**Data provided:**
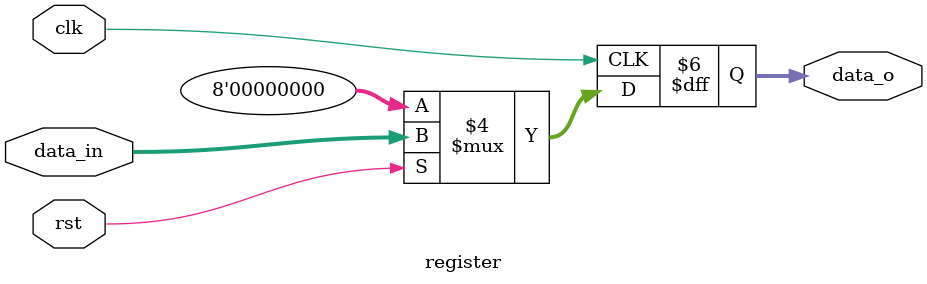
<source format=sv>
module register(
input logic clk,rst,
input logic [7:0] data_in,
output logic [7:0] data_o

);

always @(posedge clk)
	begin
		if(!rst)
			begin
				data_o <= 8'h00;
			end
		else 
			begin
				data_o <= data_in;
			end
	end
	endmodule
</source>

**Assignment:**
Copy every line above that holds the word "input".

**Worked solution:**
input logic clk,rst,
input logic [7:0] data_in,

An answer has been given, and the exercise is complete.